╭─ Text shown

After a heartfelt land acknowledgment from Artistic Director David Dacks, the festival commenced with three wildly different percussion-oriented performances.
 
Although her X Avant appearance was originally slated to involve a presentation of Kill-Sex-Abuse-Culture, a collaborative project with partner Reila, Luyos MC (MaryCarl Guiao) led the night with a set more in line with her solo repertoire. Combining a mix of original as well as traditional Moro and Manobo kulintang pieces with electronic soundscapes and spoken word, readings, song and (briefly) jaw harp, Guiao also invited Boi Beting — a tribal leader from the Philippines currently seeking refugee status in Canada — to dance and read poetry on a number of pieces speaking to issues of indigeneity, Filipinx identity and diaspora.
 
While Beting's poetry articulated the harrowing conditions surrounding her flight from the Philippines and the emotional struggles associated with seeking refuge in Canada, Guiao's dizzying kulintang danced over an ominously textured beat build, complicated juxtapositions speaking volumes to layers of intergenerational angst.
 
Local experimental percussion mainstay and composer Germaine Liu (pictured above) has a unique propensity for finding music in the most seemingly mundane objects and events, and the set that followed from her namesake ensemble was no different, inviting fellow percussionists Mark Zurawinski and Joe Sorbara along for a series of water-based pieces. Over the course of their set, the Germaine Liu Ensemble repeatedly challenged any academy-set definitions of just what constitutes an instrument or a musical practice, reaching into the tubs of water at their feet for whatever sounds they required.
 
It was an evening highlight. The ensemble set to work circling the rims of fishbowls with wet fingertips, hammering disorienting gong sounds out of water-set pot lids, simulating rain on tin roofs with foil and tin cans and simply dropping bowls and cups into the water. The set straddled a line between creative new music and performance art, frequently earning satisfied laughter and excited applause from the audience.
 
After Germaine Liu's avant-garde splash, John Colpitts (Kid Millions, Oneida) and his Man Forever project closed out the night with a righteous display of physicality. Currently touring in support of their beaming Play What They Want song cycle, instead of the more improvisatory live ensemble work Colpitts has logged between albums, this set stuck to the script, even if it was significantly stripped down and different; for example, Yo La Tengo weren't there for "You Were Never Here," and Laurie Anderson wasn't present to deliver the disembodied vocals she granted its mighty "Twin Torches" (border trouble, Colpitts joked).
 
Joined by a trio of auxiliary percussionists, a bassist, and a pianist, Colpitts and company still brought each piece to a zone of tempestuous mental melting, but without lead vocals and guitars, the complicated martial skeletons were stripped relatively bare, offering further insight to the intricate rhythmic mechanics driving each of those machines.

╰─
╭─ Information provided

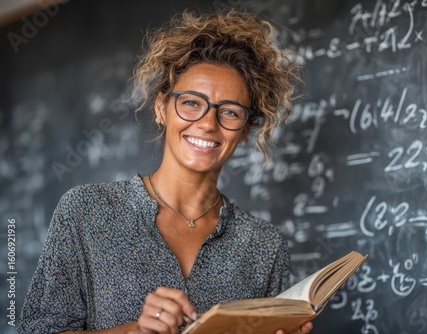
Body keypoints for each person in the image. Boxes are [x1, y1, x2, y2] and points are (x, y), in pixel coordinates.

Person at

╰─

> _Brief_
In the festival review, reproduce word for word the passage that begins at the words "After a heartfelt" and ends after the words "identity and diaspora.".

> _Answer box_
After a heartfelt land acknowledgment from Artistic Director David Dacks, the festival commenced with three wildly different percussion-oriented performances.
 
Although her X Avant appearance was originally slated to involve a presentation of Kill-Sex-Abuse-Culture, a collaborative project with partner Reila, Luyos MC (MaryCarl Guiao) led the night with a set more in line with her solo repertoire. Combining a mix of original as well as traditional Moro and Manobo kulintang pieces with electronic soundscapes and spoken word, readings, song and (briefly) jaw harp, Guiao also invited Boi Beting — a tribal leader from the Philippines currently seeking refugee status in Canada — to dance and read poetry on a number of pieces speaking to issues of indigeneity, Filipinx identity and diaspora.